## WHAT IS EXPECTED
Below is a listing. Gather each line of it that contains "Mariano".
====================
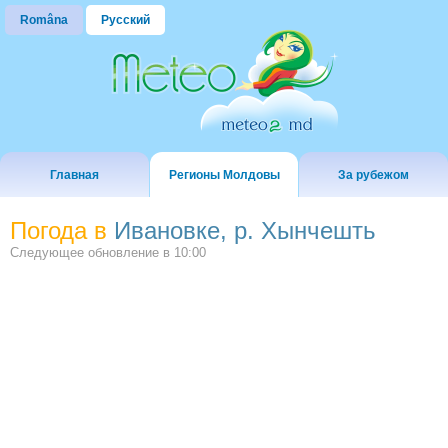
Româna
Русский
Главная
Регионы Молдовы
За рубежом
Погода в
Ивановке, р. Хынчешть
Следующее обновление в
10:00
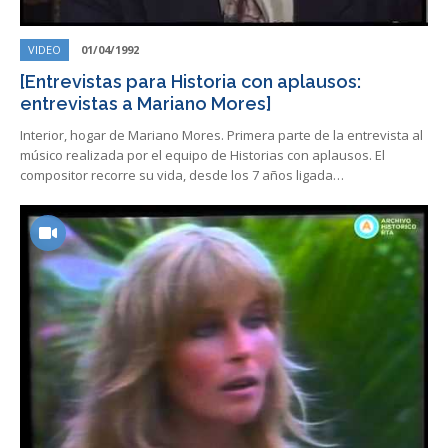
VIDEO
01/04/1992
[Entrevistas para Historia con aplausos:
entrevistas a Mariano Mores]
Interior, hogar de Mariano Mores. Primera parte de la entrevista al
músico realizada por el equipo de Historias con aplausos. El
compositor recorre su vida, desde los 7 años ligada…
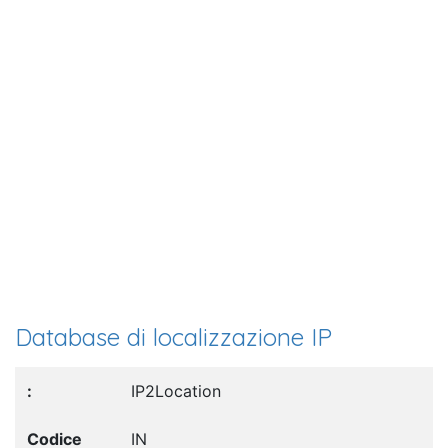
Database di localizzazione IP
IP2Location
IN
====================
## YOUR RESPONSE
entrevistas a Mariano Mores]
Interior, hogar de Mariano Mores. Primera parte de la entrevista al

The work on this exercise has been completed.